**GIVEN TASK:**
Write out all of the data below, line for line and without any change.

**Dataset items:**
========

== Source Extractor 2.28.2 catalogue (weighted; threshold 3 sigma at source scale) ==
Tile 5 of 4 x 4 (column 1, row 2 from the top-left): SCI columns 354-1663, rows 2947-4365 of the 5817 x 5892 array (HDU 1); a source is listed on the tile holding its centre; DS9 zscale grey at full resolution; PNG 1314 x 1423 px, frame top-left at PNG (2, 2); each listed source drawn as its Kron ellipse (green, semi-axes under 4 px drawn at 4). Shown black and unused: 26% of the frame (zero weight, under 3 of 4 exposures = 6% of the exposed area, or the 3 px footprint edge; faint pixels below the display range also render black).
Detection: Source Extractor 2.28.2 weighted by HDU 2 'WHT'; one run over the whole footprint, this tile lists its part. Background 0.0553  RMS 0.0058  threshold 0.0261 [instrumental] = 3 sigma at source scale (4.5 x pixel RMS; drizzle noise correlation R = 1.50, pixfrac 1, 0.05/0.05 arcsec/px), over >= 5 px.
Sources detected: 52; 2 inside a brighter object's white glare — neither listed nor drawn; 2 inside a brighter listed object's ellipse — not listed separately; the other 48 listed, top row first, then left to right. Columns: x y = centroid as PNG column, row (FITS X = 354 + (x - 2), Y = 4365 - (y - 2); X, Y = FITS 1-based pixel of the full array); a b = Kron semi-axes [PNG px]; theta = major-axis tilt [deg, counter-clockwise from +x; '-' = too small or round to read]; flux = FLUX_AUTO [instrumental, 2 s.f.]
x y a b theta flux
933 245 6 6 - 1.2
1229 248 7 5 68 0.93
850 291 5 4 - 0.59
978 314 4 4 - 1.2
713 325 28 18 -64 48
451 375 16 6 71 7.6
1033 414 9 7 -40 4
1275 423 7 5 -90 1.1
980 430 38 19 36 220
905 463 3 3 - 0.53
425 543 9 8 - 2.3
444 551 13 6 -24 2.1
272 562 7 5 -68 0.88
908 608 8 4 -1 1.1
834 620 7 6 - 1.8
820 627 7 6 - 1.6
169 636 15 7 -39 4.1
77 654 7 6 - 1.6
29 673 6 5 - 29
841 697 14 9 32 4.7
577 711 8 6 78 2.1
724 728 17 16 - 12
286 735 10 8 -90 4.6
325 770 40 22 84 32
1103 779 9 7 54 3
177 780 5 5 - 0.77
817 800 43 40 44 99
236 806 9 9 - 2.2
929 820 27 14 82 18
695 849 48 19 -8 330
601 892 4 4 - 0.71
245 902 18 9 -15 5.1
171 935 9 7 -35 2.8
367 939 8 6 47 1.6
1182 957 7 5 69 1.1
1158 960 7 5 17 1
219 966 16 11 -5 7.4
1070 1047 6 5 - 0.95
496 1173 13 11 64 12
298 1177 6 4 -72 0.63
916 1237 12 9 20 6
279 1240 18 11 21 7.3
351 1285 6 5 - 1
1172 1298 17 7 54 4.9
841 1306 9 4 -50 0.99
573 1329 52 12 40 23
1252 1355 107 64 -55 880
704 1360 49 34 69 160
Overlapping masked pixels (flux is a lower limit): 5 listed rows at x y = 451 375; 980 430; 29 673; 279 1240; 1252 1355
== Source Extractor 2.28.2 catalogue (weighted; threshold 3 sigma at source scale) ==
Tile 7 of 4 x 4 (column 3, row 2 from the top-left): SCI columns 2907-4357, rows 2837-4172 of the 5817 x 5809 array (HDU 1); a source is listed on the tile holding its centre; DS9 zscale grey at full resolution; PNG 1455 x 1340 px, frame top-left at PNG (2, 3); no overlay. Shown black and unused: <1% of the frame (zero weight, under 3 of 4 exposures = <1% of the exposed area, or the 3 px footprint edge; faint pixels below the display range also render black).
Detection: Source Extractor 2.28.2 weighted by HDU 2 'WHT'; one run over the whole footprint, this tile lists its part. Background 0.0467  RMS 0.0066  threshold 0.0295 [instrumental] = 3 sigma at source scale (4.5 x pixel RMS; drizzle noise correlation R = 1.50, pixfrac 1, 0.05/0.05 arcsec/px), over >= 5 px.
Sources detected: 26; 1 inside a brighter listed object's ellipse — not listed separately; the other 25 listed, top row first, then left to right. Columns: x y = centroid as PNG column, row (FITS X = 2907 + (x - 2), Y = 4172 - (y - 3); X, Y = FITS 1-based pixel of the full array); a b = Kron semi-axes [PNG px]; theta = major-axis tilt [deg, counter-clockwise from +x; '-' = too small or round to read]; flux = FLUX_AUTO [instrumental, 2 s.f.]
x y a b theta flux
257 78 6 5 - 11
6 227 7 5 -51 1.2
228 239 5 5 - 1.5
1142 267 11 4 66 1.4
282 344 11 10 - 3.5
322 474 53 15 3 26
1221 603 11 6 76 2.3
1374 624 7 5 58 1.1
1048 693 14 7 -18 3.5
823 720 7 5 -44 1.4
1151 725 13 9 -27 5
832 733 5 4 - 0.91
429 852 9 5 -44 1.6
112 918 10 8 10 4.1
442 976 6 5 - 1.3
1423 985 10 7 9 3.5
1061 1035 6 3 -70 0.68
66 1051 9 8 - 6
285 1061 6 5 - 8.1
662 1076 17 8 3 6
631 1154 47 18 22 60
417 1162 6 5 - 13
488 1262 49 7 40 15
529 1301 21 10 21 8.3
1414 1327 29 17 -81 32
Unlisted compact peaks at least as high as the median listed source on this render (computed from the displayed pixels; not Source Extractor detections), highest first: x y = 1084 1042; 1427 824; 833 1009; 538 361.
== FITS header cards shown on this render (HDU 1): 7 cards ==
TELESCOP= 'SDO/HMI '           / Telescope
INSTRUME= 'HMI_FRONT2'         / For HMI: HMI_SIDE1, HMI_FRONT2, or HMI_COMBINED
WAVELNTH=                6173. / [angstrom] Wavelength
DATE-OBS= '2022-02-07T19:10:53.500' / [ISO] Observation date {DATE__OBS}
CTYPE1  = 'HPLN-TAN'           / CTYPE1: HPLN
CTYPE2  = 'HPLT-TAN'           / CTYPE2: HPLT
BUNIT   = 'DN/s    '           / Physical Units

========

**FINAL RESULT:**
== Source Extractor 2.28.2 catalogue (weighted; threshold 3 sigma at source scale) ==
Tile 5 of 4 x 4 (column 1, row 2 from the top-left): SCI columns 354-1663, rows 2947-4365 of the 5817 x 5892 array (HDU 1); a source is listed on the tile holding its centre; DS9 zscale grey at full resolution; PNG 1314 x 1423 px, frame top-left at PNG (2, 2); each listed source drawn as its Kron ellipse (green, semi-axes under 4 px drawn at 4). Shown black and unused: 26% of the frame (zero weight, under 3 of 4 exposures = 6% of the exposed area, or the 3 px footprint edge; faint pixels below the display range also render black).
Detection: Source Extractor 2.28.2 weighted by HDU 2 'WHT'; one run over the whole footprint, this tile lists its part. Background 0.0553  RMS 0.0058  threshold 0.0261 [instrumental] = 3 sigma at source scale (4.5 x pixel RMS; drizzle noise correlation R = 1.50, pixfrac 1, 0.05/0.05 arcsec/px), over >= 5 px.
Sources detected: 52; 2 inside a brighter object's white glare — neither listed nor drawn; 2 inside a brighter listed object's ellipse — not listed separately; the other 48 listed, top row first, then left to right. Columns: x y = centroid as PNG column, row (FITS X = 354 + (x - 2), Y = 4365 - (y - 2); X, Y = FITS 1-based pixel of the full array); a b = Kron semi-axes [PNG px]; theta = major-axis tilt [deg, counter-clockwise from +x; '-' = too small or round to read]; flux = FLUX_AUTO [instrumental, 2 s.f.]
x y a b theta flux
933 245 6 6 - 1.2
1229 248 7 5 68 0.93
850 291 5 4 - 0.59
978 314 4 4 - 1.2
713 325 28 18 -64 48
451 375 16 6 71 7.6
1033 414 9 7 -40 4
1275 423 7 5 -90 1.1
980 430 38 19 36 220
905 463 3 3 - 0.53
425 543 9 8 - 2.3
444 551 13 6 -24 2.1
272 562 7 5 -68 0.88
908 608 8 4 -1 1.1
834 620 7 6 - 1.8
820 627 7 6 - 1.6
169 636 15 7 -39 4.1
77 654 7 6 - 1.6
29 673 6 5 - 29
841 697 14 9 32 4.7
577 711 8 6 78 2.1
724 728 17 16 - 12
286 735 10 8 -90 4.6
325 770 40 22 84 32
1103 779 9 7 54 3
177 780 5 5 - 0.77
817 800 43 40 44 99
236 806 9 9 - 2.2
929 820 27 14 82 18
695 849 48 19 -8 330
601 892 4 4 - 0.71
245 902 18 9 -15 5.1
171 935 9 7 -35 2.8
367 939 8 6 47 1.6
1182 957 7 5 69 1.1
1158 960 7 5 17 1
219 966 16 11 -5 7.4
1070 1047 6 5 - 0.95
496 1173 13 11 64 12
298 1177 6 4 -72 0.63
916 1237 12 9 20 6
279 1240 18 11 21 7.3
351 1285 6 5 - 1
1172 1298 17 7 54 4.9
841 1306 9 4 -50 0.99
573 1329 52 12 40 23
1252 1355 107 64 -55 880
704 1360 49 34 69 160
Overlapping masked pixels (flux is a lower limit): 5 listed rows at x y = 451 375; 980 430; 29 673; 279 1240; 1252 1355
== Source Extractor 2.28.2 catalogue (weighted; threshold 3 sigma at source scale) ==
Tile 7 of 4 x 4 (column 3, row 2 from the top-left): SCI columns 2907-4357, rows 2837-4172 of the 5817 x 5809 array (HDU 1); a source is listed on the tile holding its centre; DS9 zscale grey at full resolution; PNG 1455 x 1340 px, frame top-left at PNG (2, 3); no overlay. Shown black and unused: <1% of the frame (zero weight, under 3 of 4 exposures = <1% of the exposed area, or the 3 px footprint edge; faint pixels below the display range also render black).
Detection: Source Extractor 2.28.2 weighted by HDU 2 'WHT'; one run over the whole footprint, this tile lists its part. Background 0.0467  RMS 0.0066  threshold 0.0295 [instrumental] = 3 sigma at source scale (4.5 x pixel RMS; drizzle noise correlation R = 1.50, pixfrac 1, 0.05/0.05 arcsec/px), over >= 5 px.
Sources detected: 26; 1 inside a brighter listed object's ellipse — not listed separately; the other 25 listed, top row first, then left to right. Columns: x y = centroid as PNG column, row (FITS X = 2907 + (x - 2), Y = 4172 - (y - 3); X, Y = FITS 1-based pixel of the full array); a b = Kron semi-axes [PNG px]; theta = major-axis tilt [deg, counter-clockwise from +x; '-' = too small or round to read]; flux = FLUX_AUTO [instrumental, 2 s.f.]
x y a b theta flux
257 78 6 5 - 11
6 227 7 5 -51 1.2
228 239 5 5 - 1.5
1142 267 11 4 66 1.4
282 344 11 10 - 3.5
322 474 53 15 3 26
1221 603 11 6 76 2.3
1374 624 7 5 58 1.1
1048 693 14 7 -18 3.5
823 720 7 5 -44 1.4
1151 725 13 9 -27 5
832 733 5 4 - 0.91
429 852 9 5 -44 1.6
112 918 10 8 10 4.1
442 976 6 5 - 1.3
1423 985 10 7 9 3.5
1061 1035 6 3 -70 0.68
66 1051 9 8 - 6
285 1061 6 5 - 8.1
662 1076 17 8 3 6
631 1154 47 18 22 60
417 1162 6 5 - 13
488 1262 49 7 40 15
529 1301 21 10 21 8.3
1414 1327 29 17 -81 32
Unlisted compact peaks at least as high as the median listed source on this render (computed from the displayed pixels; not Source Extractor detections), highest first: x y = 1084 1042; 1427 824; 833 1009; 538 361.
== FITS header cards shown on this render (HDU 1): 7 cards ==
TELESCOP= 'SDO/HMI '           / Telescope
INSTRUME= 'HMI_FRONT2'         / For HMI: HMI_SIDE1, HMI_FRONT2, or HMI_COMBINED
WAVELNTH=                6173. / [angstrom] Wavelength
DATE-OBS= '2022-02-07T19:10:53.500' / [ISO] Observation date {DATE__OBS}
CTYPE1  = 'HPLN-TAN'           / CTYPE1: HPLN
CTYPE2  = 'HPLT-TAN'           / CTYPE2: HPLT
BUNIT   = 'DN/s    '           / Physical Units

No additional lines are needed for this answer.